## GIVEN ENTRIES

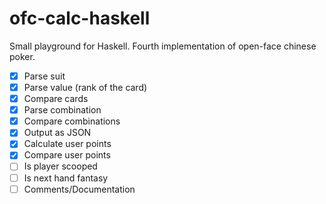 # ofc-calc-haskell

Small playground for Haskell. Fourth implementation of open-face chinese poker.

- [x] Parse suit
- [x] Parse value (rank of the card)
- [x] Compare cards
- [x] Parse combination
- [x] Compare combinations
- [x] Output as JSON
- [x] Calculate user points
- [x] Compare user points
- [ ] Is player scooped
- [ ] Is next hand fantasy
- [ ] Comments/Documentation
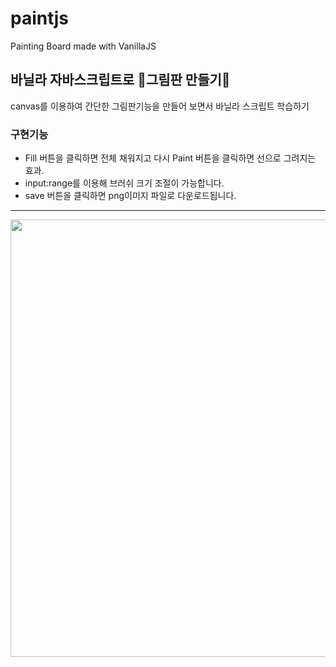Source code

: # paintjs
Painting Board made with VanillaJS

바닐라 자바스크립트로 🎨그림판 만들기🎨
---  
canvas를 이용하여 간단한 그림판기능을 만들어 보면서 바닐라 스크립트 학습하기
###  구현기능  ###
+  Fill 버튼을 클릭하면 전체 채워지고 다시 Paint 버튼을 클릭하면 선으로 그려지는 효과.
+  input:range를 이용해 브러쉬 크기 조절이 가능합니다.
+  save 버튼을 클릭하면 png이미지 파일로 다운로드됩니다.
---    
<img src="https://user-images.githubusercontent.com/68538657/101017101-fbcb8c00-35ac-11eb-8cdb-8f8768e12409.gif" width="700">

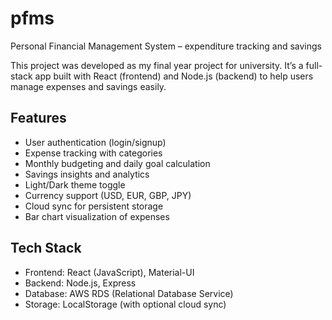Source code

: # pfms

Personal Financial Management System – expenditure tracking and savings

This project was developed as my final year project for university. It’s a full-stack app built with React (frontend) and Node.js (backend) to help users manage expenses and savings easily.

## Features

- User authentication (login/signup)  
- Expense tracking with categories  
- Monthly budgeting and daily goal calculation  
- Savings insights and analytics  
- Light/Dark theme toggle  
- Currency support (USD, EUR, GBP, JPY)  
- Cloud sync for persistent storage  
- Bar chart visualization of expenses  

## Tech Stack

- Frontend: React (JavaScript), Material-UI  
- Backend: Node.js, Express  
- Database: AWS RDS (Relational Database Service)
- Storage: LocalStorage (with optional cloud sync)  
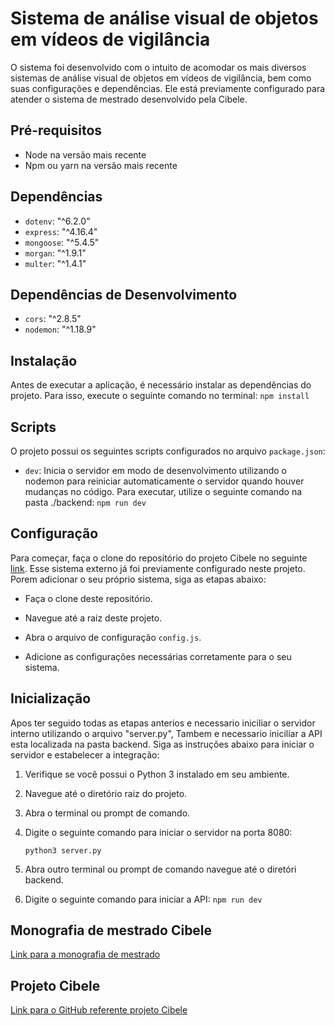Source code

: # Sistema de análise visual de objetos em vídeos de vigilância

O sistema foi desenvolvido com o intuito de acomodar os mais diversos sistemas de análise visual de objetos em vídeos de vigilância, bem como suas configurações e dependências.
Ele está previamente configurado para atender o sistema de mestrado desenvolvido pela Cibele.

## Pré-requisitos

- Node na versão mais recente
- Npm ou yarn na versão mais recente

## Dependências

- `dotenv`: "^6.2.0"
- `express`: "^4.16.4"
- `mongoose`: "^5.4.5"
- `morgan`: "^1.9.1"
- `multer`: "^1.4.1"

## Dependências de Desenvolvimento

- `cors`: "^2.8.5"
- `nodemon`: "^1.18.9"

## Instalação

Antes de executar a aplicação, é necessário instalar as dependências do projeto. Para isso, execute o seguinte comando no terminal:
`npm install`

## Scripts

O projeto possui os seguintes scripts configurados no arquivo `package.json`:

- `dev`: Inicia o servidor em modo de desenvolvimento utilizando o nodemon para reiniciar automaticamente o servidor quando houver mudanças no código. Para executar, utilize o seguinte comando na pasta ./backend:
`npm run dev`

## Configuração 

Para começar, faça o clone do repositório do projeto Cibele no seguinte [link](https://github.com/cibelemara/objects-behavior-visual-analysis-system). Esse sistema externo já foi previamente configurado neste projeto. 
Porem adicionar o seu próprio sistema, siga as etapas abaixo:

* Faça o clone deste repositório.

* Navegue até a raiz deste projeto.

* Abra o arquivo de configuração `config.js`.

* Adicione as configurações necessárias corretamente para o seu sistema.

## Inicialização 

Apos ter seguido todas as etapas anterios e necessario iniciliar o servidor interno utilizando o arquivo "server.py", Tambem e necessario iniciliar a API esta localizada na pasta backend. Siga as instruções abaixo para iniciar o servidor e estabelecer a integração:

1. Verifique se você possui o Python 3 instalado em seu ambiente.

2. Navegue até o diretório raiz do projeto.

3. Abra o terminal ou prompt de comando.

4. Digite o seguinte comando para iniciar o servidor na porta 8080:

   `python3 server.py`
   
5.  Abra outro terminal ou prompt de comando navegue até o diretóri backend.

6. Digite o seguinte comando para iniciar a API:
`npm run dev`
   

## Monografia de mestrado Cibele

[Link para a monografia de mestrado](https://repositorio.ufu.br/bitstream/123456789/32812/5/AnaliseVisualComportamento.pdf)

## Projeto Cibele

[Link para o GitHub referente projeto Cibele](https://github.com/cibelemara/objects-behavior-visual-analysis-system)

## TASK REQUIREMENTS
From the first line of the records through the line with "선으로 그려지는 효과.", reproduce each line exactly and leave the pictures out.

## EXPECTED ANSWER
 # ofc-calc-haskell

Small playground for Haskell. Fourth implementation of open-face chinese poker.

- [x] Parse suit
- [x] Parse value (rank of the card)
- [x] Compare cards
- [x] Parse combination
- [x] Compare combinations
- [x] Output as JSON
- [x] Calculate user points
- [x] Compare user points
- [ ] Is player scooped
- [ ] Is next hand fantasy
- [ ] Comments/Documentation
Source code

: # paintjs
Painting Board made with VanillaJS

바닐라 자바스크립트로 🎨그림판 만들기🎨
---  
canvas를 이용하여 간단한 그림판기능을 만들어 보면서 바닐라 스크립트 학습하기
###  구현기능  ###
+  Fill 버튼을 클릭하면 전체 채워지고 다시 Paint 버튼을 클릭하면 선으로 그려지는 효과.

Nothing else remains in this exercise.